Pressure-test quality follows the A/B/C grading convention common in production engineering (40% A, 40% B, 20% C).

artificial_lift.csv — weekly performance per lift type. ESP wells get full instrumentation (ESP frequency Hz, pump efficiency, motor temperature F, vibration index); rod pump / PCP / gas lift / plunger get pump efficiency + vibration only. ESP frequency centered at 52 Hz per API/SPE 174021 ESP operating-range guidance.

production_labels.csv — monthly ML labels with 6-class forecast classification:

Class Trigger
stable oil_rate ≥ 0.60 × qi AND wc ≤ 62%
moderate_decline oil_rate < 0.60 × qi
workover_candidate oil_rate < 0.35 × qi OR wc > 62%
water_breakthrough wc > 75%
lift_limited non-natural-flow AND uptime < 78%
steep_decline oil_rate < 0.20 × qi at early time

Plus four binary flags: workover_candidate_flag, water_breakthrough_flag, steep_decline_flag, lift_limited_flag.

production_allocations.csv — per-well multi-zone allocation using Dirichlet sampling over 1-4 zones; per-well percentages sum to exactly 100%. Allocation methods follow standard production engineering practice: test separator / production logging / model based / commingled estimate (weighted equally).

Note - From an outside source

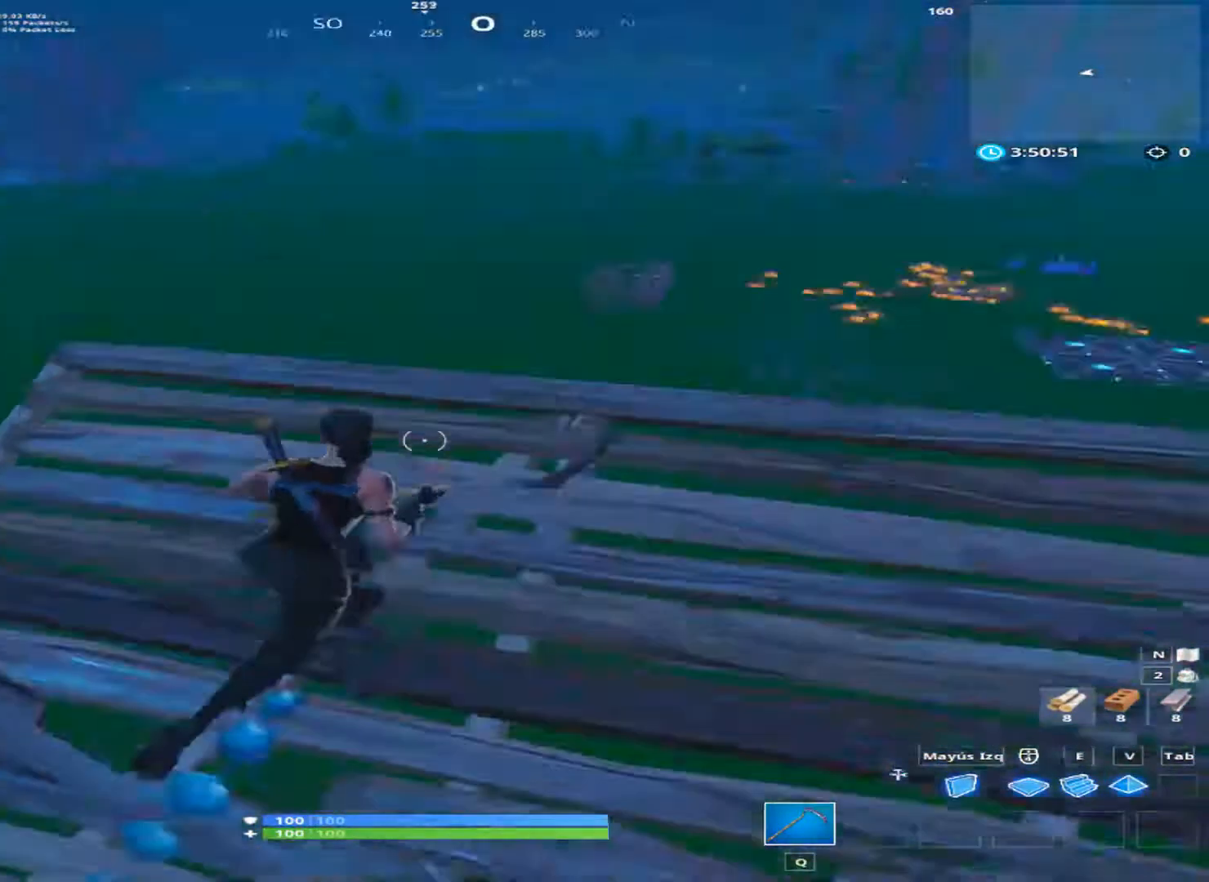
{"keys": ["a"], "mouse": [], "mouse_move": "still", "events": [[67, "w", "up"], [200, "s", "down"], [267, "a", "down"], [400, "d", "up"], [400, "s", "up"]]}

flow_assurance_events.csv — 6-class flow assurance taxonomy aligned with NACE corrosion standards + SPE flow assurance literature: scale / paraffin / hydrate / sand / emulsion / corrosion. Per-event domain-specific risk indices.


Suggested use cases

  1. Arps decline curve regression — fit hyperbolic Arps parameters (qi, di, b) from the first 60-180 days of daily production for each well; benchmark against the ground-truth params in wells_master.csv. Strong physics signal — sample mean Arps fidelity is ~94%.
  2. 6-class forecast class classification — multi-class classifier on forecast_class from daily production + lift + pressure features.
  3. Workover candidate prediction — binary classifier on workover_candidate_flag from upstream features. Highly class-imbalanced (~3% positives), realistic for production engineering operations.
  4. Water breakthrough prediction — binary or time-to-event modeling on water_breakthrough_flag from water-cut trajectory features.
  5. ESP failure prediction — train RUL or binary failure classifier on artificial_lift.csv ESP-only rows using vibration, motor temperature, pump efficiency degradation as features.
  6. Multi-zone allocation regression — predict per-zone allocation percentages from well characteristics and zone metadata.
  7. Flow assurance type classification — 6-class classifier on flow_assurance_type from well characteristics and production conditions.
  8. Production rate forecasting — N-day-ahead time-series forecasting of oil/gas/water rates from historical features (LSTM / Transformer / TFT benchmark target).
  9. Downtime root-cause classification — 6-class classifier on root_cause_category (surface/subsurface/facility/weather/power/ unknown) from production anomaly patterns.
  10. Multi-table relational ML — entity-resolution and graph neural-network learning across the 11 joinable tables via well_id + production_date.

Loading

from datasets import load_dataset
ds = load_dataset("xpertsystems/oil013-sample", data_files="daily_production.csv")
print(ds["train"][0])

Or with pandas:

import pandas as pd
wells   = pd.read_csv("hf://datasets/xpertsystems/oil013-sample/wells_master.csv")
daily   = pd.read_csv("hf://datasets/xpertsystems/oil013-sample/daily_production.csv")
lift    = pd.read_csv("hf://datasets/xpertsystems/oil013-sample/artificial_lift.csv")
labels  = pd.read_csv("hf://datasets/xpertsystems/oil013-sample/production_labels.csv")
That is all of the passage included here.